I really like the look of Bitterling in a school of 10 or more (silver/blue) and they're fatter, shorter versions of Danios (they like to MOVE). Bluegills (sunfish? perch? grr...can't remember) are really cool also, and those Pirate perch. Of course, if you're looking for something a little more colorful you could try almost any gourami (blues and golds look awesome) or danios or minnows.


----------



## sayn3ver (Sep 1, 2006)

I already have my fishing license and have done a few days of fishing locally so far, only finding blue gill.

I'd like to do some blue spotted if i can find them. Black bandeds, from what i have read, are difficult to keep and seem to require very soft water that is found naturally in the pine barrens(which are only 20-30 minutes or so away from me) along with live food.


----------



## JenThePlantGeek (Mar 27, 2006)

Have you tried catching minnows with a net? Scooping where there's lots of brush overgrown near the shore and kind of shaking it up in the brush/grass tends to get a lot of fish. You'll have to get out the waders though!


----------



## sayn3ver (Sep 1, 2006)

Anyone know which ponds/lakes are best to try in NJ. I've been to wharton forest and menantico ponds before(camping and 4x4'ing) but never fishing. After looking at some satelite images and topo maps, i've realized there are an overwheling number of places to try. I don't have a net but may buy one if i plan on keeping smaller native species. 
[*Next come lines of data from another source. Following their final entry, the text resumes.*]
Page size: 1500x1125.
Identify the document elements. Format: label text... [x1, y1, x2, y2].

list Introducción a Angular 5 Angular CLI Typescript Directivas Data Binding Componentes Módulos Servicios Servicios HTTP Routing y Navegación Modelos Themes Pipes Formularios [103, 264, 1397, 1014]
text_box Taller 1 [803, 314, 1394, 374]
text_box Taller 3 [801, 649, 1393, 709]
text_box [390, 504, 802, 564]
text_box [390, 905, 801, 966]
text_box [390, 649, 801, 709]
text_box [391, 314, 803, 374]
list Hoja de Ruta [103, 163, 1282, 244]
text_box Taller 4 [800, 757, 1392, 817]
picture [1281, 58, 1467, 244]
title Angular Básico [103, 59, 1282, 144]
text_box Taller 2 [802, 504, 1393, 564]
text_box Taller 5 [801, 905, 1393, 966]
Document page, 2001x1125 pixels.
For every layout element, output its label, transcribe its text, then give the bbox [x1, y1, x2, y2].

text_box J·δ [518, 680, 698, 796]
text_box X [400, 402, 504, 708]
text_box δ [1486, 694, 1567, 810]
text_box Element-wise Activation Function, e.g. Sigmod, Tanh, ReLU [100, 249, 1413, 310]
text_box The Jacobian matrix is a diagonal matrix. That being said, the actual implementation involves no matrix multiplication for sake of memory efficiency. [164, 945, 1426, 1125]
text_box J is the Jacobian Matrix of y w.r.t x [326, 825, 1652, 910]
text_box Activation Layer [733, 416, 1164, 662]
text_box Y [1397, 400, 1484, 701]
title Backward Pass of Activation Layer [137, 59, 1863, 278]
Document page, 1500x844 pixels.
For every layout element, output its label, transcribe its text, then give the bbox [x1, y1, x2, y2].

All of this makes me want to get my off roading vehicle back on the road.

Edit: Btw i am a 5 minute bike ride from cooper river in pennsauken/cherry hill for reference(basically philly)


----------



## Etheostoma (Jul 21, 2007)

sayn3ver said:


> Anyone know which ponds/lakes are best to try in NJ. I've been to wharton forest and menantico ponds before(camping and 4x4'ing) but never fishing. After looking at some satelite images and topo maps, i've realized there are an overwheling number of places to try. I don't have a net but may buy one if i plan on keeping smaller native species.
> 
> All of this makes me want to get my off roading vehicle back on the road.
> 
> Edit: Btw i am a 5 minute bike ride from cooper river in pennsauken/cherry hill for reference(basically philly)


I've caught banded sunfish, chain pickeral, tesselated darters, eastern mudminnows, american eel, and a few other things in the Oswego river in Wharton. I'm sure the rest of the usual species are there also, but I haven't spent a whole lot of time collecting in that specific area. I would recommend staying away from WMAs, as the rangers seem to be really suspicous even if you have a fishing license.


----------